I, too need, to find a way to globally uniquely identify Windows installations. Firstly, in order to properly classify and identify backup images and determine which ones get recovered on which machines. Secondly, in order to name sychronization pairs for synchronizing files and to determine which synchronization pair to use depending on the machines involved in the synchronization.
After reading several posts, including those on this website, I conclude that there is no easy way to find a globally unique identifier of a Windows installation. That is too bad. Like the hardware, the software should also have its own serial number. Oh well! So this is my workaround: Instead of finding one single globally unique identifier, I have created a sylized statement, which is inspired on the way in which Microsoft names network drives on Windows and the way it names shared folders in Virtual PC: "[WINDOWS PRODUCT ID (as variable)] Installed on [COMPUTER SERIAL NUMBER (as variable)]." Although a Windows production identification number is unique only insofar as the corresponding product key is, it is, nevertheless, liable to be the same across several installations, especially on mass-produced computers containing factory-installed Windows, but a serial number is unique and is different from one machine to another. The above-mentioned formula is all I need for my purposes; I do not need the SID (I presume that it signifies Security Identifier) or something else more complex, because the combination of both variables references exactly the Windows installation that I need to identify, whereas each individual variable is, on its own, of no use to me. Specifically and firstly, the Windows product identification is identical on computers made by the same manufacturer and found in the same product line and that serves me no purpose, since I own several identical machines. Secondly, the serial number is not uniquely identifying enough, since I do have several Windows installations on one computer that a computer serial number does not address. I therefore suggest my method.

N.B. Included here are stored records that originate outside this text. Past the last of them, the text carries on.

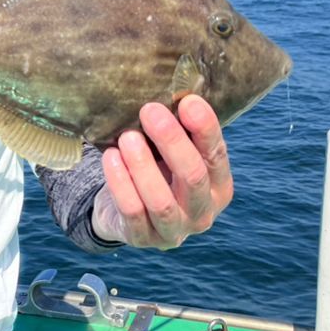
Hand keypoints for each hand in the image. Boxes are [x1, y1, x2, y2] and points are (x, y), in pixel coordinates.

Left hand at [93, 95, 232, 248]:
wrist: (126, 211)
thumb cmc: (157, 170)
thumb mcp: (173, 153)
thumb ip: (180, 130)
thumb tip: (174, 91)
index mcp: (219, 187)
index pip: (217, 156)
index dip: (205, 129)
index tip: (188, 101)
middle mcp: (203, 213)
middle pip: (192, 177)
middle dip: (171, 141)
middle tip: (150, 110)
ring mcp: (174, 231)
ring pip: (162, 201)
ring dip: (143, 166)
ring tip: (127, 137)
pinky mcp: (143, 239)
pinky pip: (132, 212)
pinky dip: (120, 183)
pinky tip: (110, 158)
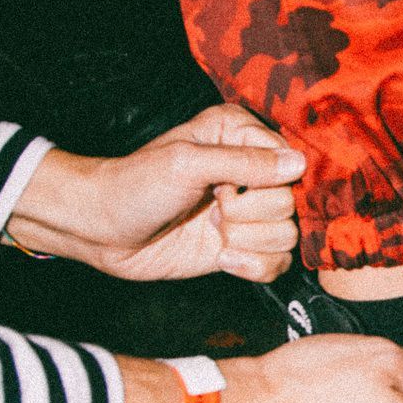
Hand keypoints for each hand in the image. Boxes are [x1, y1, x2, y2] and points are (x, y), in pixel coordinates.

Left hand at [7, 104, 303, 281]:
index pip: (289, 162)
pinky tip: (223, 259)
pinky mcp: (244, 246)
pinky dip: (254, 267)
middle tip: (212, 210)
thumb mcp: (187, 164)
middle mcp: (251, 172)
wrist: (104, 231)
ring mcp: (249, 212)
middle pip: (290, 203)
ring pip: (288, 235)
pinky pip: (279, 263)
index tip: (223, 188)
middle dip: (249, 216)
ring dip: (249, 242)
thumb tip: (298, 164)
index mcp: (240, 136)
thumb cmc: (135, 185)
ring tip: (214, 233)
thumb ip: (245, 162)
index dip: (261, 184)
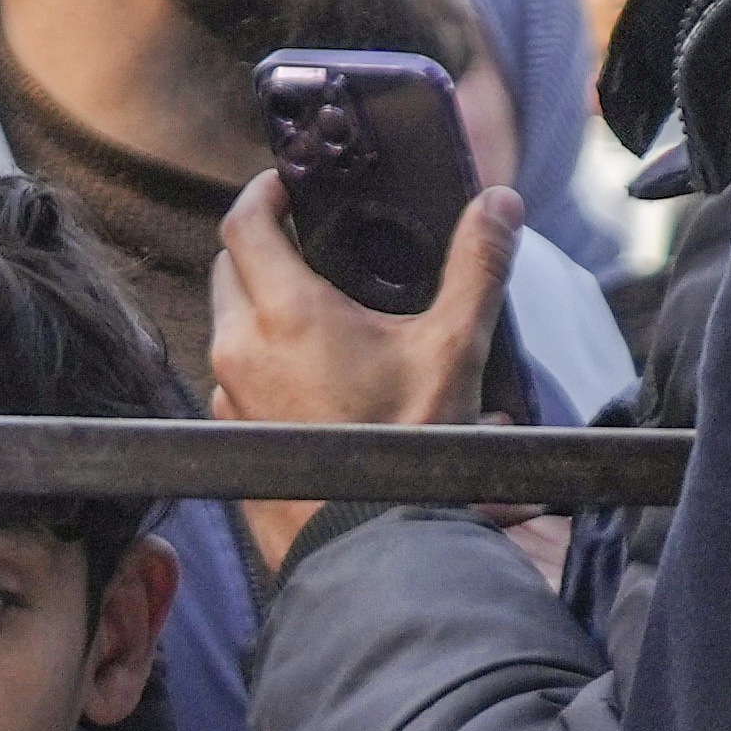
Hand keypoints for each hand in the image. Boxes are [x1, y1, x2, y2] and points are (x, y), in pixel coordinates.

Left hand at [211, 170, 522, 572]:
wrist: (373, 546)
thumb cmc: (407, 451)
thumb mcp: (456, 349)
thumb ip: (478, 267)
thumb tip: (500, 205)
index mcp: (285, 313)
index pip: (244, 221)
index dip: (264, 191)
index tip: (289, 184)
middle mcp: (241, 347)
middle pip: (230, 267)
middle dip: (264, 245)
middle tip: (310, 240)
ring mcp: (230, 395)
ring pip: (230, 323)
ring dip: (261, 304)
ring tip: (319, 310)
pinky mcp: (235, 433)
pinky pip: (235, 375)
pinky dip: (263, 358)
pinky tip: (311, 373)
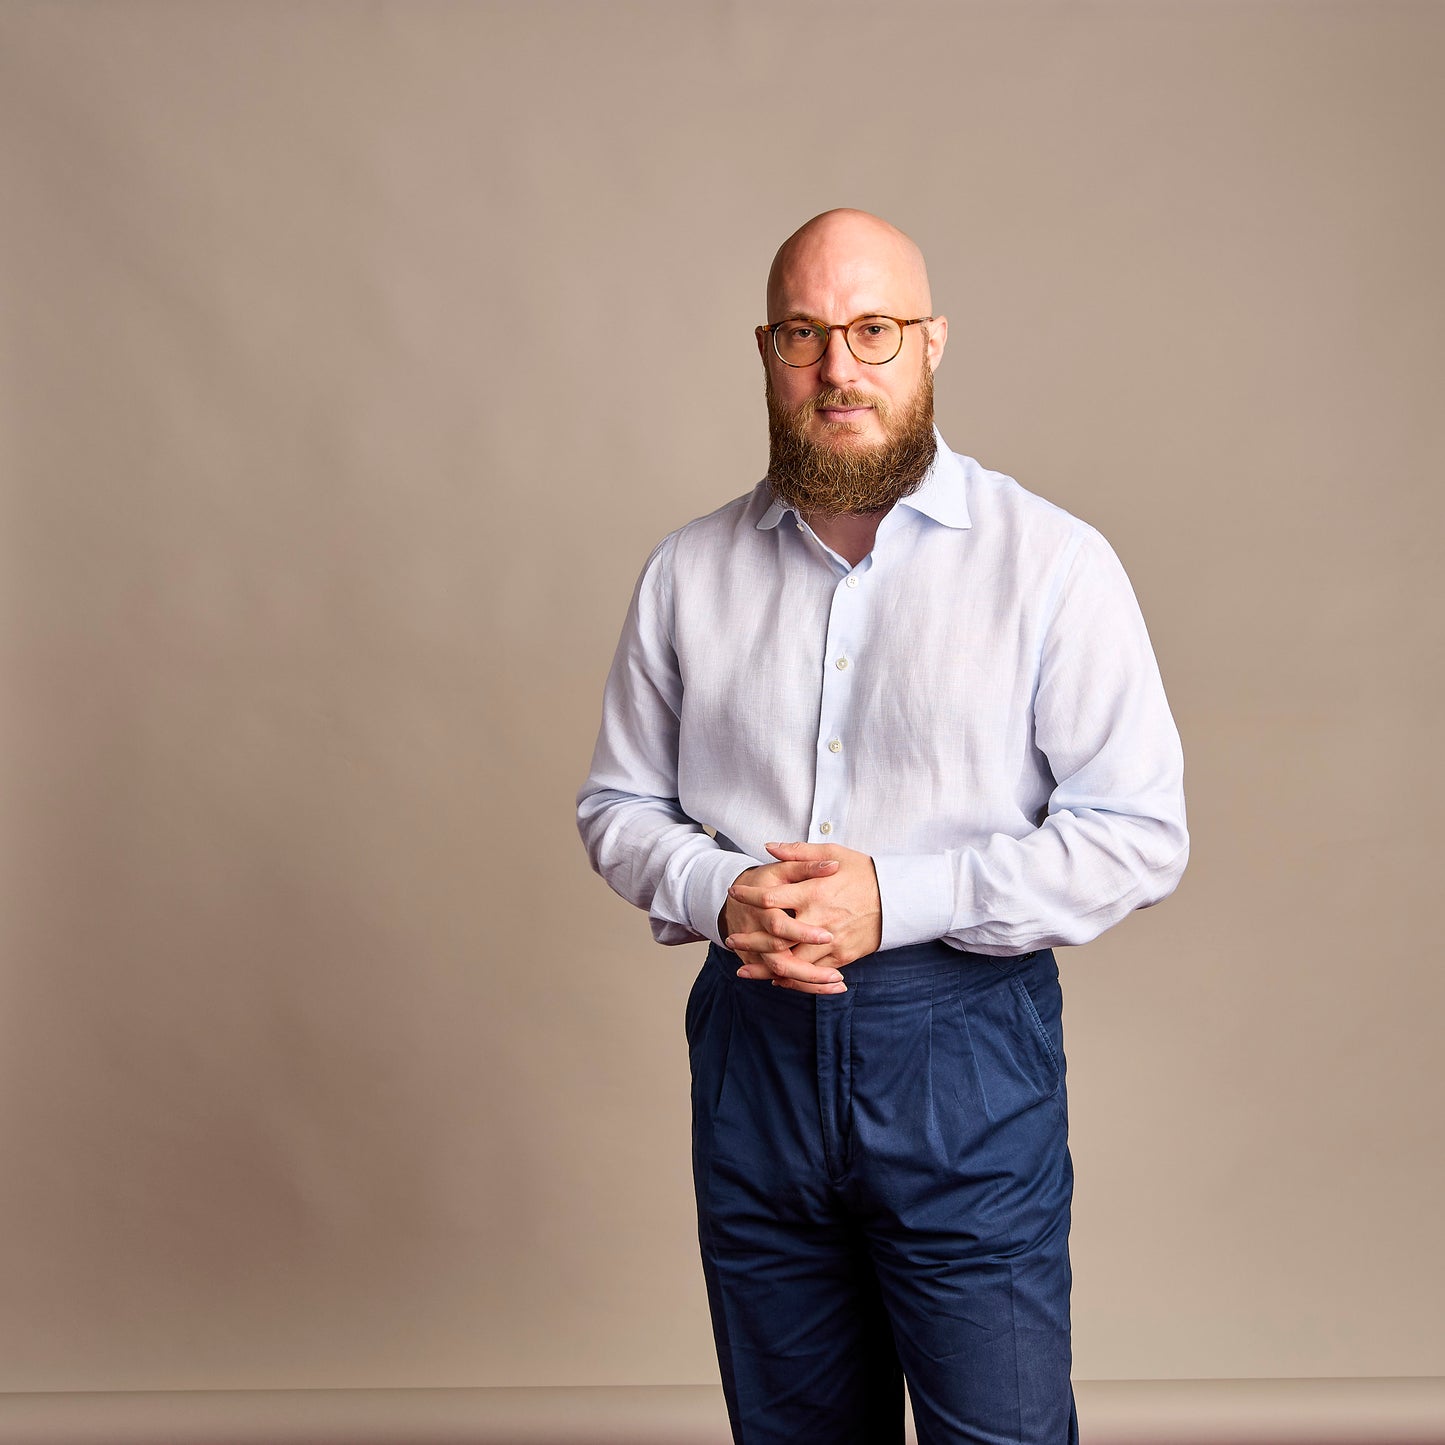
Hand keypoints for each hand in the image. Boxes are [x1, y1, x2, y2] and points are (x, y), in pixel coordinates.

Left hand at [725, 842, 882, 992]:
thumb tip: (768, 847)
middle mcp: (819, 918)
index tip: (733, 893)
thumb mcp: (833, 851)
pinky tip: (776, 977)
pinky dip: (792, 977)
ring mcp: (831, 940)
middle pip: (774, 936)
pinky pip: (812, 972)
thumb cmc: (863, 871)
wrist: (900, 897)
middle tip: (731, 938)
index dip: (747, 896)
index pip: (770, 897)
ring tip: (744, 969)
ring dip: (764, 967)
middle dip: (749, 939)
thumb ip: (798, 852)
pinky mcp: (842, 956)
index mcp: (813, 890)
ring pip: (791, 961)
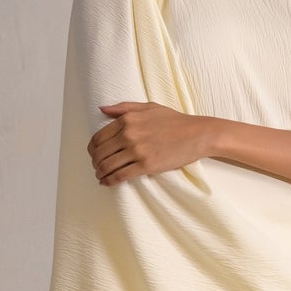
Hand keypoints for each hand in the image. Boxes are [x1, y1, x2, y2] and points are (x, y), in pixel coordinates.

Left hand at [89, 101, 213, 184]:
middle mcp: (129, 134)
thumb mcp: (148, 107)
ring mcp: (137, 150)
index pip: (99, 137)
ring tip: (101, 176)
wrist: (197, 134)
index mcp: (127, 120)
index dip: (93, 149)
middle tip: (97, 167)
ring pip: (107, 166)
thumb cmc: (174, 120)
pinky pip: (120, 176)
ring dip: (100, 173)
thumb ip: (123, 108)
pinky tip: (107, 183)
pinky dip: (109, 181)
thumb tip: (101, 109)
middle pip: (100, 153)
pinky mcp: (146, 165)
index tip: (94, 154)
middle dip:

Also, and before you inquire about it: I chose not to base my method on the computer name. The information is user-based and therefore needs to be inventoried. However, the Windows product identification and the computer serial number are already identified, inventoried and invariably connected to two specific products, thereby eliminating the need to inventory them again. I would neither elect to identify a Windows installation with a unique identifier of hard drives, since I am able and quite apt to switch them around from one machine to another, especially when drive capacities are in a state of constant flux. By the same token, I would much less use the identifying nomenclature of either the central processing unit or the motherboard, as has been heretofore suggested in a previous reply by Shoeless. Finally, I also reject the most obvious option of identifying a Windows installation (although it has not been mentionned by anybody else from what I can see): using the product key. Although it is unique, it is only a license to install a certain version of Windows; it is not actually connected to a particular Windows installation and it does not distinguish it as being installed on a particular machine, even though the license was granted by virtue of the purchase a given computer.